In the case of bad USBs though, the plot is thickening with state-sponsored adversaries doing this a lot. Out of the NSA papers, you know, the stolen papers, some evidence came out that they actually were using [USB hacks] offensively.
But then, more interestingly, even pre-dating our research from last year, there was a large government agency that got infected by a virus, and in response, they didn’t just re-image their computers [reformat the hard drives and reinstall everything]. They destroyed all their computers, including mice, keyboards, everything!
They smashed it. They had to get new keyboards, because they were worried the virus had spread everywhere. You’d think that’s going a little bit overboard, right?
But they didn’t even want to explain why they needed to get new keyboards, even though everybody was making fun of them. Probably if you Google that, you’ll get a lot of cynical remarks over burning up taxpayer’s money.
But let’s say you are the NSA–then you know what’s going on. And if you are part of the same government, the NSA advises you that it’s probably a good idea to also throw away the keyboard if the Russians have broken into your computer.
For you and I, and probably most of your readers, it still seems like science fiction paranoia. But it’s certainly not science fiction as in time travel. It’s already here. It’s just a matter of who your adversary is.
Adding to that thought, malicious USB attacks aren’t actually that difficult to pull off anymore. You don’t need a $10 billion per year budget to do it, like the NSA has. The source code is on the internet now, published by some U.S. researcher.
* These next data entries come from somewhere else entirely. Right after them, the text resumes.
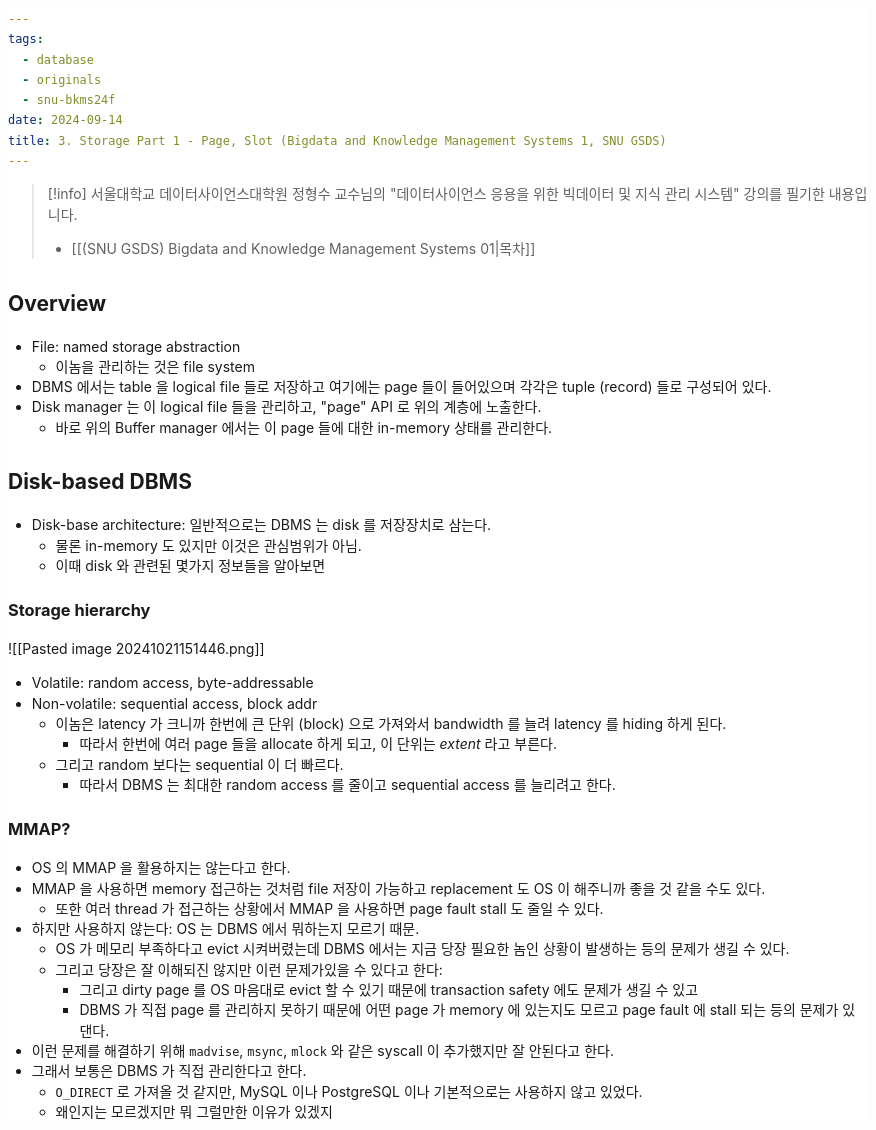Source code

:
 ```yaml
---
tags:
  - database
  - originals
  - snu-bkms24f
date: 2024-09-14
title: 3. Storage Part 1 - Page, Slot (Bigdata and Knowledge Management Systems 1, SNU GSDS)
---
```

> [!info] 서울대학교 데이터사이언스대학원 정형수 교수님의 "데이터사이언스 응용을 위한 빅데이터 및 지식 관리 시스템" 강의를 필기한 내용입니다.
> - [[(SNU GSDS) Bigdata and Knowledge Management Systems 01|목차]]

## Overview

- File: named storage abstraction
	- 이놈을 관리하는 것은 file system
- DBMS 에서는 table 을 logical file 들로 저장하고 여기에는 page 들이 들어있으며 각각은 tuple (record) 들로 구성되어 있다.
- Disk manager 는 이 logical file 들을 관리하고, "page" API 로 위의 계층에 노출한다.
	- 바로 위의 Buffer manager 에서는 이 page 들에 대한 in-memory 상태를 관리한다.

## Disk-based DBMS

- Disk-base architecture: 일반적으로는 DBMS 는 disk 를 저장장치로 삼는다.
	- 물론 in-memory 도 있지만 이것은 관심범위가 아님.
	- 이때 disk 와 관련된 몇가지 정보들을 알아보면

### Storage hierarchy

![[Pasted image 20241021151446.png]]

- Volatile: random access, byte-addressable
- Non-volatile: sequential access, block addr
	- 이놈은 latency 가 크니까 한번에 큰 단위 (block) 으로 가져와서 bandwidth 를 늘려 latency 를 hiding 하게 된다.
		- 따라서 한번에 여러 page 들을 allocate 하게 되고, 이 단위는 *extent* 라고 부른다.
	- 그리고 random 보다는 sequential 이 더 빠르다.
		- 따라서 DBMS 는 최대한 random access 를 줄이고 sequential access 를 늘리려고 한다.

### MMAP?

- OS 의 MMAP 을 활용하지는 않는다고 한다.
- MMAP 을 사용하면 memory 접근하는 것처럼 file 저장이 가능하고 replacement 도 OS 이 해주니까 좋을 것 같을 수도 있다.
	- 또한 여러 thread 가 접근하는 상황에서 MMAP 을 사용하면 page fault stall 도 줄일 수 있다.
- 하지만 사용하지 않는다: OS 는 DBMS 에서 뭐하는지 모르기 때문.
	- OS 가 메모리 부족하다고 evict 시켜버렸는데 DBMS 에서는 지금 당장 필요한 놈인 상황이 발생하는 등의 문제가 생길 수 있다.
	- 그리고 당장은 잘 이해되진 않지만 이런 문제가있을 수 있다고 한다:
		- 그리고 dirty page 를 OS 마음대로 evict 할 수 있기 때문에 transaction safety 에도 문제가 생길 수 있고
		- DBMS 가 직접 page 를 관리하지 못하기 때문에 어떤 page 가 memory 에 있는지도 모르고 page fault 에 stall 되는 등의 문제가 있댄다.
- 이런 문제를 해결하기 위해 `madvise`, `msync`, `mlock` 와 같은 syscall 이 추가했지만 잘 안된다고 한다.
- 그래서 보통은 DBMS 가 직접 관리한다고 한다.
	- `O_DIRECT` 로 가져올 것 같지만, MySQL 이나 PostgreSQL 이나 기본적으로는 사용하지 않고 있었다.
	- 왜인지는 모르겠지만 뭐 그럴만한 이유가 있겠지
With just a few weeks of preparation, you can pull off a beautifully bad USB attack. If you do it the right way, by using a normal virus, for something that’s on a million computers already, you can make that virus infect all the USB devices connected to it, and make those infect all the computers that they are connected to. This could spread very widely, and at relatively little cost.
And like you said with the STD metaphor, it can almost take on a life of its own, even beyond the scope of what the original planners thought of, right?
I love these human metaphors with the computer network. It’s so fascinating.
And it seems like a lot of people do. This USB research we did was pretty simple, but it got huge attention. Everybody felt affected by it. And I think everybody was reminded of using USB, and maybe having a slightly bad feeling, and then running a virus scan on a new USB stick and finding that there’s no virus.
Being told that you were doing it wrong all along, since it’s not necessarily detectable by a virus scanner. The idea that there may be viruses actually living inside the hardware, I think, resonated with people very strongly.
And, I’m sure, also terrified them.
It’s everywhere, right? When you have one person with Ebola running around, or in an airport, or a crowded mall in the U.S., who knows what’s next? Thousands of people could die, or maybe nothing will happen. Who knows, right? But the possibility is just so immense.